In State v. Osborn, 13-697 (La.App. 3 Cir. 12/11/13), 127 So.3d 1087,
the defendant was initially charged with second degree murder, but he pled guilty to
manslaughter and was sentenced to thirty years. The trial court found that although
the defendant was not a participant in a fight between several individuals, the
defendant nonetheless intentionally went to a nearby vehicle to retrieve a gun and
fired it, resulting in the death of the victim. In affirming the sentence, this court
noted that: the trial court heard victim impact statements, the trial court discussed
the nature of the offense, the defendant’s background, and several factors including
provocation and the likelihood that the defendant’s actions would recur.

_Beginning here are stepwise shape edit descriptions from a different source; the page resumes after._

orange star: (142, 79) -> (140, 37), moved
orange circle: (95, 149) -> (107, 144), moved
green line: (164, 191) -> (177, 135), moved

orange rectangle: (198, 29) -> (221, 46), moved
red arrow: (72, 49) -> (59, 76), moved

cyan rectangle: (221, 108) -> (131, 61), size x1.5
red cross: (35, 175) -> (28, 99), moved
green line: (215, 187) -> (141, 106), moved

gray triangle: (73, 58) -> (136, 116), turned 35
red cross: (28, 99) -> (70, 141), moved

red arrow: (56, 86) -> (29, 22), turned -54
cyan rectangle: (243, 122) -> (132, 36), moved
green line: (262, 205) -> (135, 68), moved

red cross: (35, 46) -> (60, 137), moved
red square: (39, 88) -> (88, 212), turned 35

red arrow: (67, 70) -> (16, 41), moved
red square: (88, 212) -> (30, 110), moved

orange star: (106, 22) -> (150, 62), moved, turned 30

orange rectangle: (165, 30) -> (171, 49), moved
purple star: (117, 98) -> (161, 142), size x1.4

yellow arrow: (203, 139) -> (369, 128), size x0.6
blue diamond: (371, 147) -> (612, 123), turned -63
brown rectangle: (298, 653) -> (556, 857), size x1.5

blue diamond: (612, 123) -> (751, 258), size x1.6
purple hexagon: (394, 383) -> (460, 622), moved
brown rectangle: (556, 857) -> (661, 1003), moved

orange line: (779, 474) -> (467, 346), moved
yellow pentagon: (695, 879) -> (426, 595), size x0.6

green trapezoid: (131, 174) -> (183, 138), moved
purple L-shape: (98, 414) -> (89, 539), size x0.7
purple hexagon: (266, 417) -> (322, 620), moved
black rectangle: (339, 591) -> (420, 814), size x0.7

In State v. Rouser, 14-613 (La.App. 4 Cir. 1/7/15), 158 So.3d 860, the
defendant was originally charged with second degree murder and two counts of
attempted second degree murder, but the defendant was found guilty of the
responsive verdicts of manslaughter and two counts of attempted manslaughter. The
defendant was later sentenced to thirty years at hard labor for manslaughter and
fifteen years at hard labor on counts two and three. The sentences were ordered to
7 be served concurrently. The fourth circuit noted there was a fatal shooting at a tire
shop as a result of an ongoing disagreement between the defendant’s brother and
another individual. There was a verbal disagreement and multiple physical
altercations before the defendant removed a gun from his vehicle and began
shooting. One person sustained fatal gunshot wounds while two other individuals
sustained non-fatal injuries. In affirming the sentence, the fourth circuit noted the
following: that the defendant was thirty-seven years old with no previous
convictions; that the trial court adequately considered the sentencing guidelines and
articulated a factual basis; three letters on behalf of the defendant and well as a letter
from the decedent’s wife were submitted into the record; and that the trial court noted
the victim had been shot six times.
Mr. Darby’s sentence is in line with and comparable to sentences in
other cases. Additionally, Mr. Darby was originally charged with second degree
murder, obstruction of justice, and intimidating a witness, but through his plea deal,
he received a significant reduction in criminal penalties. In light of the above factors
and the trial court’s wide discretion in imposing a sentence within the statutory
limits, we find that Mr. Darby’s twenty-five year sentence is not so grossly
disproportionate to the severity of the crime as to shock our sense of justice, nor is
it a needless imposition of pain and suffering. The trial court did not manifestly
abuse its discretion when sentencing Mr. Darby and did not err in denying his motion
to reconsider sentence on the grounds of excessiveness.
8 V.
CONCLUSION
For the foregoing reasons, we find the twenty-five year sentence for
manslaughter is not excessive. Accordingly, this court affirms the conviction and
sentence of Defendant, Earl James Darby.
AFFIRMED.
THIS OPINION IS NOT DESIGNATED FOR PUBLICATION. Rule 2-16.3 Uniform Rules, Court of Appeal.